(Document structure recognition data)
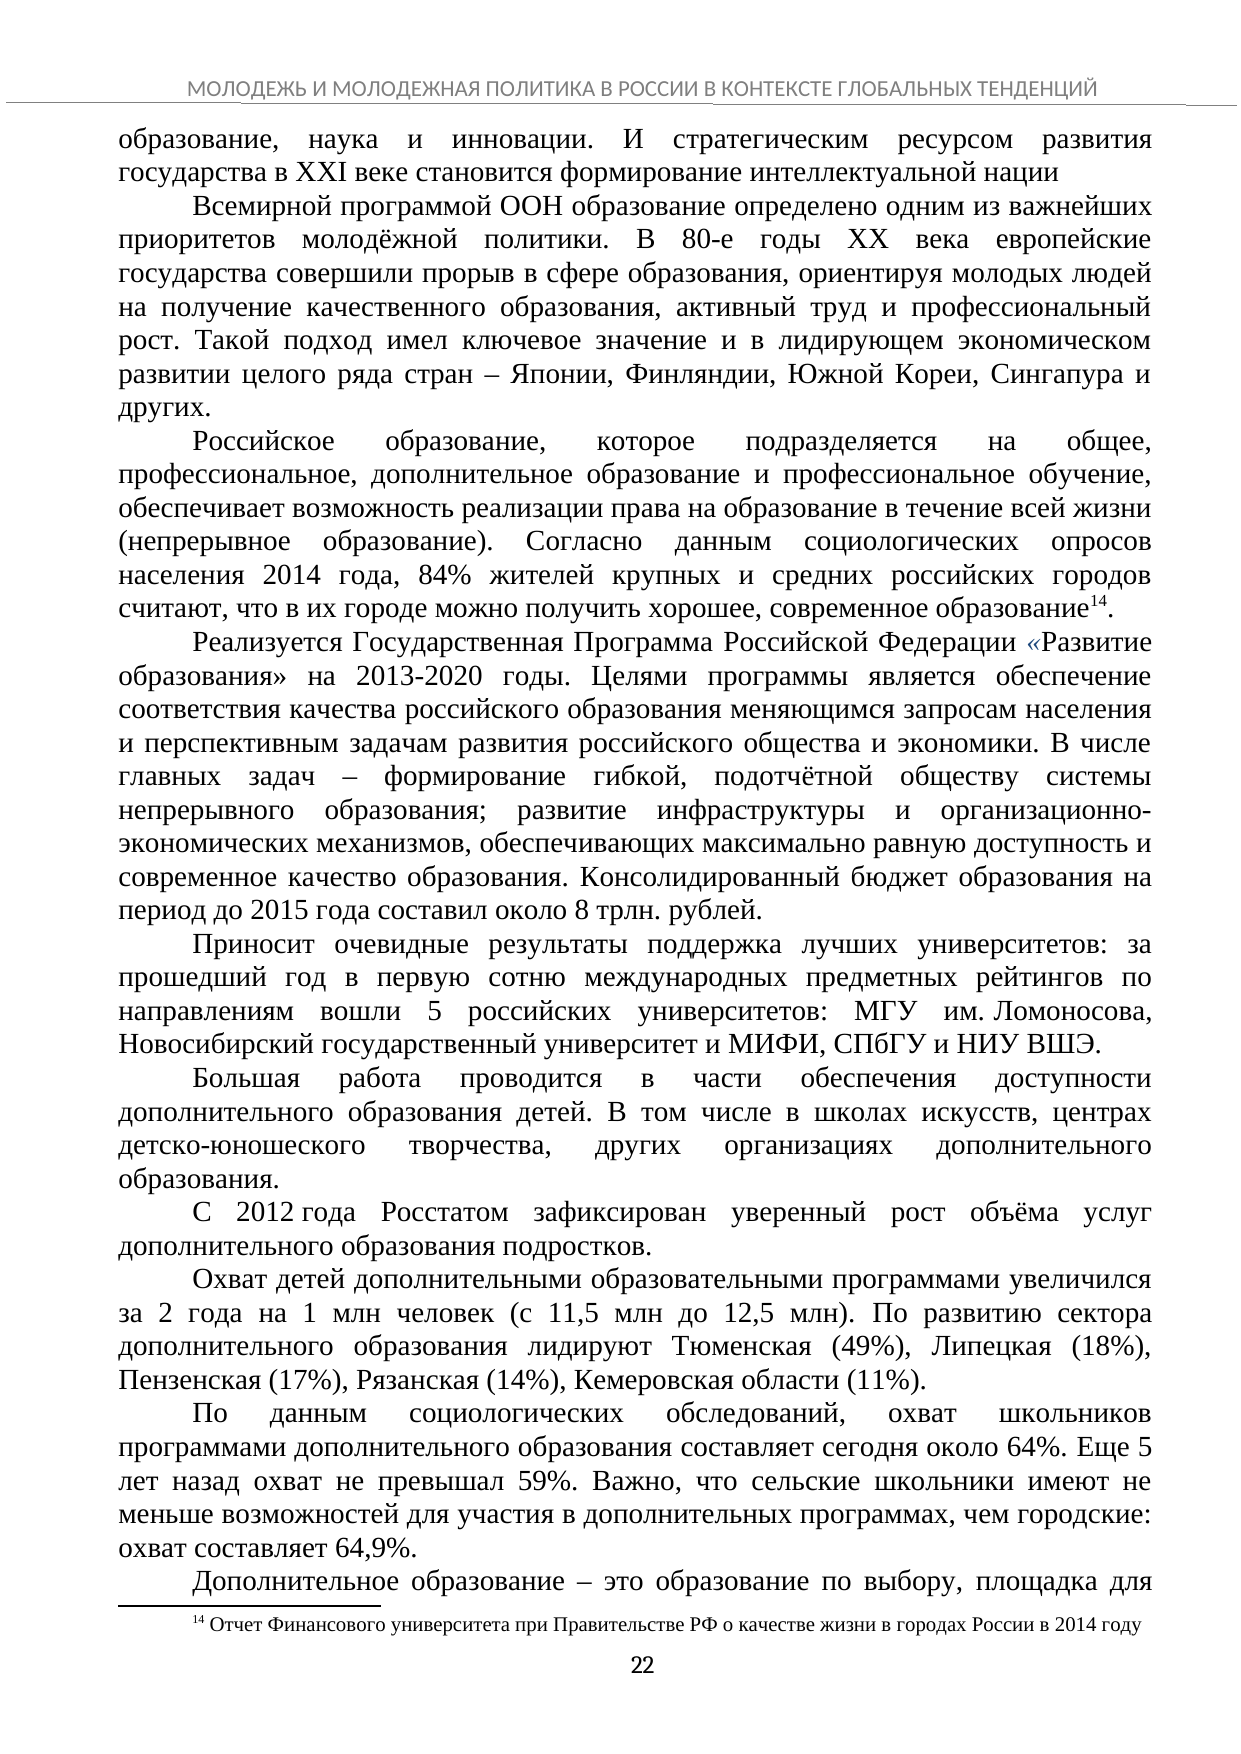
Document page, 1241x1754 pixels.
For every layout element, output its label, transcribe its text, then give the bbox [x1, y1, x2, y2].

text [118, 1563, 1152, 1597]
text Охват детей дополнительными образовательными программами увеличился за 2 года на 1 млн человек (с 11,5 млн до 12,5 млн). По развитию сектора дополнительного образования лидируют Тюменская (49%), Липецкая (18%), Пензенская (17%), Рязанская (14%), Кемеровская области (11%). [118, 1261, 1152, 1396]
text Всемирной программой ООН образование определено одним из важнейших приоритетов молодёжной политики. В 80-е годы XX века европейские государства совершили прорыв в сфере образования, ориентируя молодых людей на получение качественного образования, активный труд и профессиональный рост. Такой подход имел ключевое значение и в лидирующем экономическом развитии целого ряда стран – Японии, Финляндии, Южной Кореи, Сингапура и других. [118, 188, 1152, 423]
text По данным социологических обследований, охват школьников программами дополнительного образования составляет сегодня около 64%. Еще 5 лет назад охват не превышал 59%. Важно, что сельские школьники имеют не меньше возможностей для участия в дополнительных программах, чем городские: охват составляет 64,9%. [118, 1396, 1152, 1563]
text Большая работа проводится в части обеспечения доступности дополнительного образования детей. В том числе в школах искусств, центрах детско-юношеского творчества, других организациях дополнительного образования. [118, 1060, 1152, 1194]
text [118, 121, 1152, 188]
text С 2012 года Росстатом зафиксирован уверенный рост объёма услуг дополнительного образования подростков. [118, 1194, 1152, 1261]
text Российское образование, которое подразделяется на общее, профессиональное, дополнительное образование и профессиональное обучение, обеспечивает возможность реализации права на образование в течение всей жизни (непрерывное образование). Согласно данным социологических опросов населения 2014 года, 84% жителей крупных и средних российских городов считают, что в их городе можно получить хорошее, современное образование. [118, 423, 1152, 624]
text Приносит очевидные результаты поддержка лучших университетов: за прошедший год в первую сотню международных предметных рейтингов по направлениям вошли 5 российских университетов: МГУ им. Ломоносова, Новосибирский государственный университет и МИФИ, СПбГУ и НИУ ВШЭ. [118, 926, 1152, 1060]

## Work to complete:
From the records above, copy every line that holds the word "детей".

## Response area:
text Охват детей дополнительными образовательными программами увеличился за 2 года на 1 млн человек (с 11,5 млн до 12,5 млн). По развитию сектора дополнительного образования лидируют Тюменская (49%), Липецкая (18%), Пензенская (17%), Рязанская (14%), Кемеровская области (11%). [118, 1261, 1152, 1396]
text Большая работа проводится в части обеспечения доступности дополнительного образования детей. В том числе в школах искусств, центрах детско-юношеского творчества, других организациях дополнительного образования. [118, 1060, 1152, 1194]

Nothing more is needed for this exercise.